Of course she thought Pamela Anderson was awesome, and of course I was out of line to judge her, because what did I know about Pamela Anderson as a person? Maybe it was awesome to be free enough to flaunt your sexuality the way she did. Maybe it felt good to have the power that comes along with double D breasts.
Now, bear in mind that this was ten years ago. It was before Slutwalk, before most feminists had embraced sex work, before whatever wave we are currently in acquiesced that Pam Anderson was as much of a feminist as anyone else because her choices were just as valid (a line of thinking, by the way, with which I agree).
Instead, what I was seeing firsthand was a reflection of L.A. style.
See, in New York, there’s high fashion, there’s street fashion, there’s what you wear to work, there’s always feeling inadequate when you go out to bars, there’s vintage, there’s very expensive clothing, there’s DIY clothing, there’s thrifting, there’s uptown, there’s downtown, there’s midtown, there’s Brooklyn and Queens and the Bronx and they all have their own brand of hip and stylish and fashionable. But no matter how many types of fashion choices are available to New Yorkers, one thing is certain: Some sartorial choices are wrong.

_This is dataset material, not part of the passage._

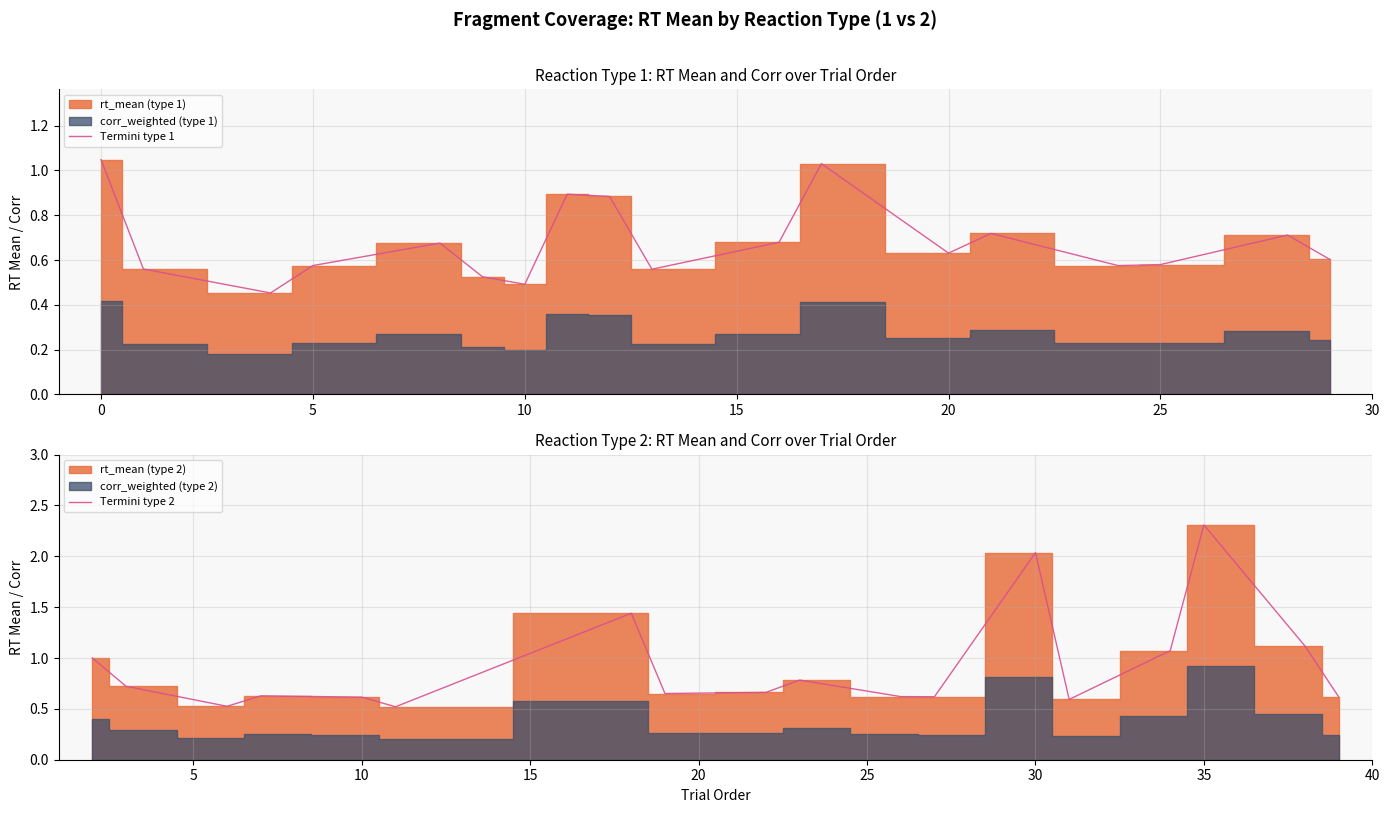

The value of Termini type 2 at 30 is 3.2. True or false?

False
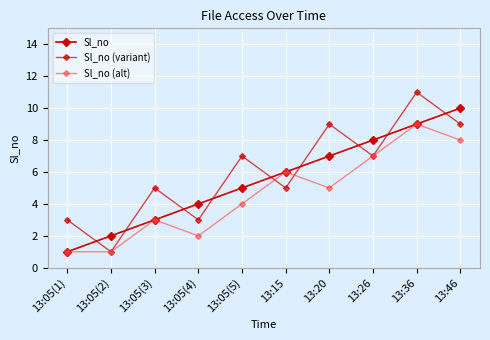

What is the label of the 2nd point from the left?

13:05(2)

It’s reminiscent of the episode of “Sex and the City” in which Carrie wears some kind of taxidermied bird on her head whilst snickering to her then-boyfriend about women who wear scrunchies. There is a code of fashion in New York, one that has millions of iterations but that also has thick black lines between right and wrong.
But in Los Angeles, “wrong” doesn’t really factor into the equation. Pamela Anderson is as correct tin her fashion choices as, say, Heidi Klum. When I’m walking down Hollywood Boulevard, for instance, and I see a Nicole Ritchie circa “The Simple Life” lookalike slouching along in Uggs and a miniskirt trailed closely by a man in a Zoot suit with the whole parade brought up in the rear by an Ari Gold type with a Rolex and a Blackberry attached to his ear, I think very little of it. They all have their style. It’s all good, and mostly, it’s none of my business.
And that’s the main difference between L.A. style and New York style. In New York, fashion codes are determined by a small group of tastemakers, be they street kids or magazine editors.
But in L.A. — a city whose casual style is often derided by the rest of the country — we wear whatever we want and call it our own. That can range from Beverly Hills women in head-to-toe Gucci, to East L.A. girls in skinny jeans and Converse, to Santa Monica moms in Lululemon. There is no right and wrong.
In other words, contrary to popular belief, there’s very little pressure in L.A. to adhere to a given aesthetic. What there is pressure to do is find your own style, own it and make it work.